É público e notório que desde que era governo do Senhor Fernando Henrique Cardoso, o FHC, (favor não confundir com THC) deu início a jornada triunfante do BONDE DA MAMADA NAS TETAS PÚBLICAS (tão exercido pelo PSDB, DEM e PPS) e continuam pregando e exercendo tal filosofia como se modalidade esportiva fosse a chamada "Bolsa Mamada" vem arranjando empregos/bicos nos conselhos de administração de empresas estatais de prefeituras e governos estaduais que comandam (Exemplo: Governos de Minas Gerais e São Paulo), sem contar a efetivação de uma dezenas de políticos não eleitos em cargos de assessor de porra nenhuma (ASPONE), alguns emblemáticos que citarei, casos de ex-parlamentares demotucanos derrotados no voto e seus respectivos familiares.

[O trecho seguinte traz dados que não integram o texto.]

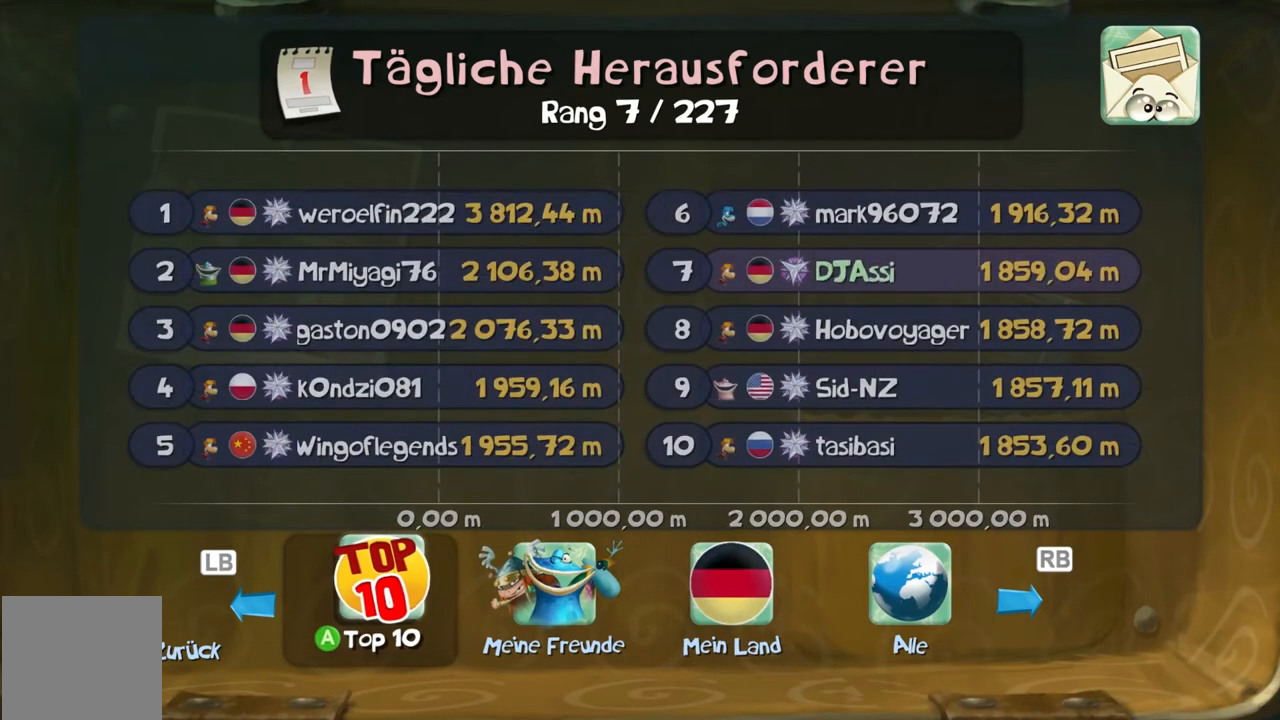
{"buttons": ["B"], "left_stick": "center", "events": []}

O Caso mais emblemático de bolsistas mamadores de tetas públicas é o caso do ex-comunista, ex-senador e atual cara de pau Roberto Freire, esse advogado pernambucano, expurgado pelo voto no Recife, mudou-se para São Paulo, através de um “bilhete premiado” conseguido através de uma negociata que envolveu ex-presidente FHC, e o levou a prestar "conselhos a empresas públicas ligadas a prefeitura de Kassab", a CET e a SPTURIS, duas empresas ligadas a assuntos que o nada nobre ex-senador pernambucano pouco conhece, ainda mais se tratando de uma cidade a qual o mesmo mal sabe andar, que Sá conhecer o dia-dia da mesma, tal tramóia nascida no seio do tucanato, serviu para assim justificar a "burocracia" da Justiça Eleitoral, e permitir a transferência de seu título eleitoral para São Paulo, que digo e repito, estado que Freire nunca teve ligação e participação política, Roberto Freire é o que eu chamo de um turista nada acidental – como diz Reinaldo Deltore, eu até me arrisco a chamá-lo de "turista fisiológico".





Para finalizar o artigo, cito novamente alguns outros bolsistas de mamada de tetas públicas, como é o caso do ex-senador amapaense Papaléo Paes (PSDB) um militar reformado, médico cardiologista, que nada entende do setor de gás e petróleo, no entanto consta como membro prestador de conselhos a empresa de Gás em Minas Gerais, A Gasmig, graças a pedido do senador Aécio Neves (PSDB-MG), que amparou o “amigo desempregado” que creio eu, acha um infortúnio voltar a ser um cidadão normal em seu consultório médico, só pode, outro caso importante de um tucano de alta plumagem, bolsista de mamada de teta pública, é do ex-prefeito de Cuiabá, Wilson Santos (PSDB) conselheiro representante da CEMIG em uma empresa no Rio de Janeiro, igualmente a Papaléo, também um desconhecido do setor elétrico, dando pitacos e mamando nos cofres do governo de Minas Gerais, no bem bom da cidade maravilhosa, e por ai vai, essa a tucanada faz jus ao apelido tucanalhada, que faz o "diabo" com os cofres públicos em diversos estados, e ainda tem a coragem de colocar um político conhecido por sua falta de índole e desrespeito a coisa pública, o líder Álvaro Dias para posar de bom moço e "Líder da Moralidade nas telas do jornais do Plim-Plim da Globo? Conte-me outra.